▶ EXERCISE AIM: Each line in the material below, starting at the one with "vfov_deg: 18.2" and ending at the one with "f_number: 2.8", is to be reproduced exactly; no picture is to be copied.

▶ RECORDS PROVIDED:
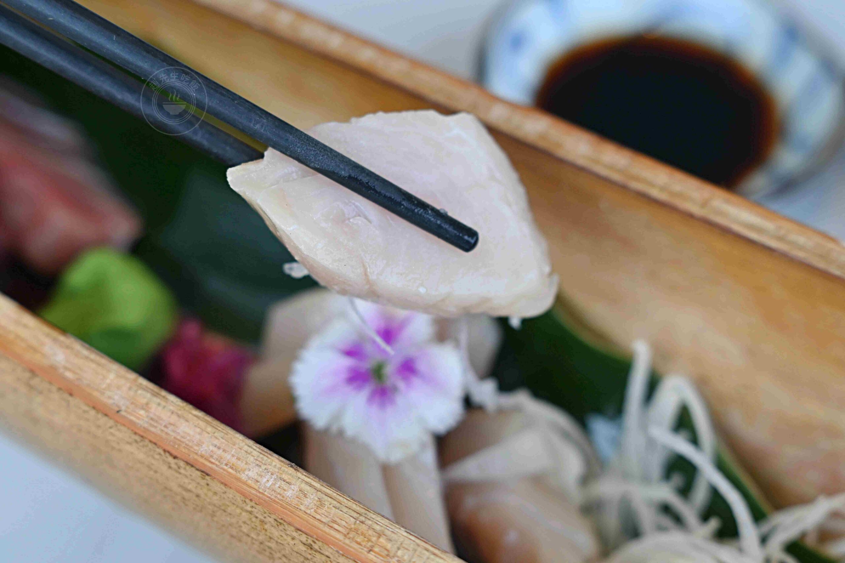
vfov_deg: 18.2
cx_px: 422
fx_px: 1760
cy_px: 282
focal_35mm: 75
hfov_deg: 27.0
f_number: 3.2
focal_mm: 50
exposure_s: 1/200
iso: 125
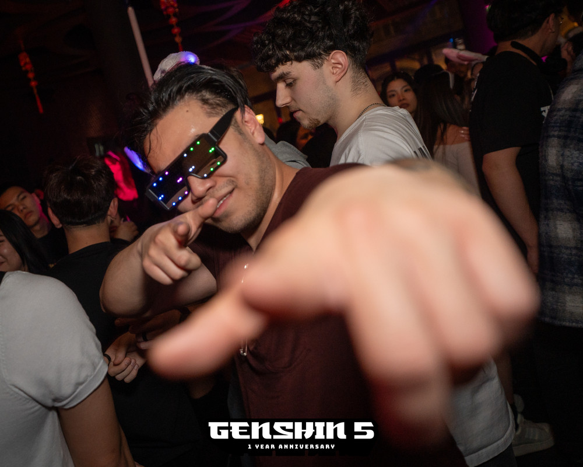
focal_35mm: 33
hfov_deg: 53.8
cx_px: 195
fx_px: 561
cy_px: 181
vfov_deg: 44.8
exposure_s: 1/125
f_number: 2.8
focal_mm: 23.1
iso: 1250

...

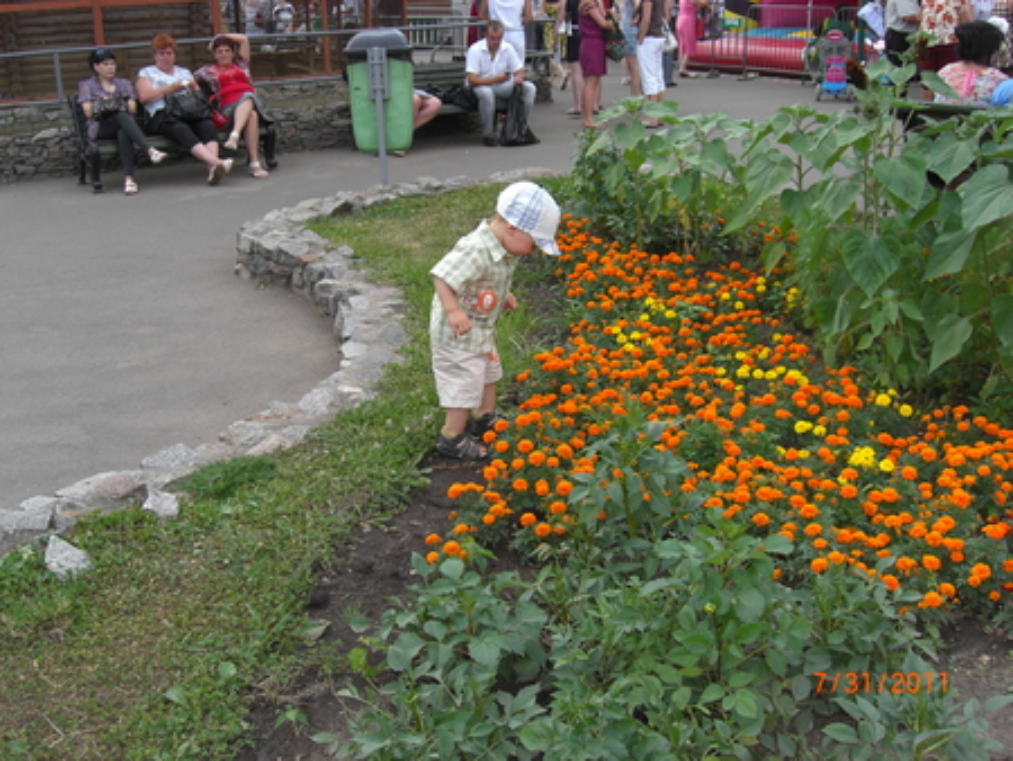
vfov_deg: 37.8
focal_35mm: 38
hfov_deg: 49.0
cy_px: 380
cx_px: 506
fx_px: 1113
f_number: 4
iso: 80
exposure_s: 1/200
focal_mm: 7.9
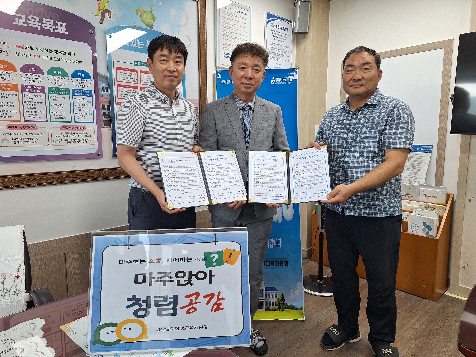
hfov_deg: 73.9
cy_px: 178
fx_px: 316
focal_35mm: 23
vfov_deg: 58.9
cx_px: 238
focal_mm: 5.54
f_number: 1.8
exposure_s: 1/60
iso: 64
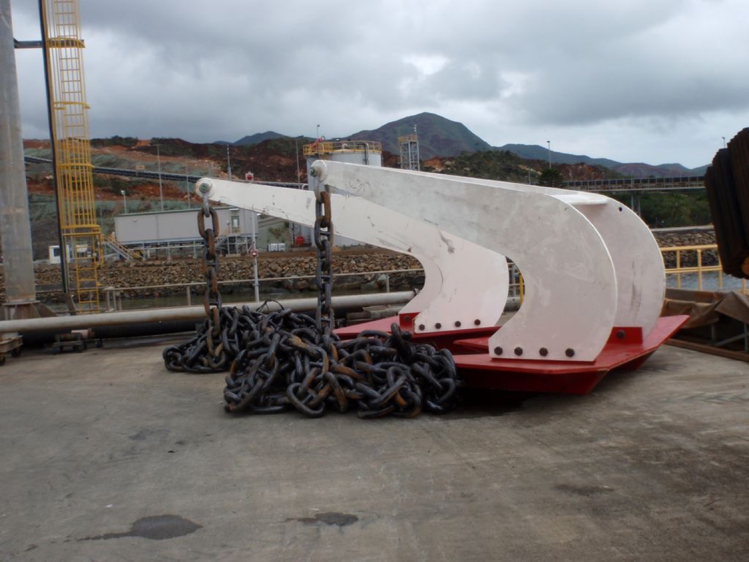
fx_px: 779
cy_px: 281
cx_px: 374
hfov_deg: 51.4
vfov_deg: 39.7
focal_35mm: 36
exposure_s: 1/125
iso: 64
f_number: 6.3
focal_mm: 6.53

▶ TASK OUTPUT:
vfov_deg: 18.2
cx_px: 422
fx_px: 1760
cy_px: 282
focal_35mm: 75
hfov_deg: 27.0
f_number: 3.2
focal_mm: 50
exposure_s: 1/200
iso: 125
focal_35mm: 33
hfov_deg: 53.8
cx_px: 195
fx_px: 561
cy_px: 181
vfov_deg: 44.8
exposure_s: 1/125
f_number: 2.8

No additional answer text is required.